Эти деятельные люди переименовали все улицы в городе. В этом они превосходили поляков, которые тоже переименовывали улицы, но не все. Полякам достаточно было дать польские названия нескольким улицам в центре, и они чувствовали себя удовлетворёнными. Русские переименовывали всё подряд; рабби ждал, что они переименуют и город, но этого пока не случилось.
Пинская улица в Кобрине всегда была Пинской улицей. Двадцать лет назад пришли поляки, и она стала улицей 3 Мая. Два года назад пришли русские, и она стала Первомайской. Похоже, поляки и русские вели спор, что важнее, третье мая или первое мая, но для рабби их спор не имел никакого значения, ему были безразличны аргументы сторон.
У рабби от новых названий болела голова.
Чем плохо, что улица называется Пинской, если она ведёт в Пинск?
Если же улица ведёт в Брест, то она Брестская; какая честь польскому министру в том, что евреи в Кобрине будут ходить по улице Перацкого? Кто такой Перацкий? В Талмуде о нём ничего нет, хасиды его не знают. Но пришли русские, отменили Перацкого и назвали улицу Советской.
Только речка оставалась не переименованной – Мухавец.
Голова у рабби болела ещё от того, что в городе целый день громко звучали русские песни. Солдаты из штаба армии, разместившегося в Кобрине, повесили на столбы репродукторы, из них на городок с утра до вечера лилась музыка, иногда она прерывалась голосом диктора, который громогласно сообщал новости строек и колхозов. Рабби не мог понять, зачем такой шум, почему все должны знать новости колхозов на Дальнем Востоке, почему они не могут слушать радио у себя дома?
«Как так можно жить, евреи?» – спросил себя рабби, задумчиво глядя в тёплую темноту летней ночи, из которой доносились лай собаки и далёкое мычание коровы.
Одни приходили с одной стороны, другие с другой; одни ставили памятник Костюшко, другие Ленину; никто не спрашивал евреев, хотят ли они ходить по Интернациональной улице или улице Суворова; а евреи как ни в чём не бывало жили в Кобрине как всегда, покупали рыбу в Фишцентрале, ходили по субботам в синагогу и на Пасху ели мацу.
– Рабби! Рабби! – услышал он за спиной.
Он остановился и медленно, степенно обернулся. В темноте – уже стемнело, а фонарей на улице не было – он увидел, как с другой стороны улицы метнулась к нему чёрная фигура. В свете ясной луны различил в темноте лоб в морщинах, острый нос и бороду. Это был Мотя Зальцман.

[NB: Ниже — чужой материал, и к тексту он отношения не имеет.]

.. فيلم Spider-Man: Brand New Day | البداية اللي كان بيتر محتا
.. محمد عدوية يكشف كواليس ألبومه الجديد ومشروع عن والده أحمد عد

Он ждал, чтобы Мотя приблизился к нему.
И вот тот стоял перед ним в картузе и длинном чёрном пальто, с бледным лицом и взволнованными глазами.
– Что, Мотя? Что у тебя случилось? Все здоровы?
– Подождите, рабби, дайте отдышаться. – Он правда тяжело дышал, грудь вздымалась, ноздри раздувались. – Я бежал за вами от самой синагоги.
Рабби подумал, что он шёл не спеша – он никогда никуда не спешил, да в Кобрине спеши не спеши, всё равно придёшь куда хочешь через десять минут, – а Мотя бежал всю дорогу и не мог догнать его.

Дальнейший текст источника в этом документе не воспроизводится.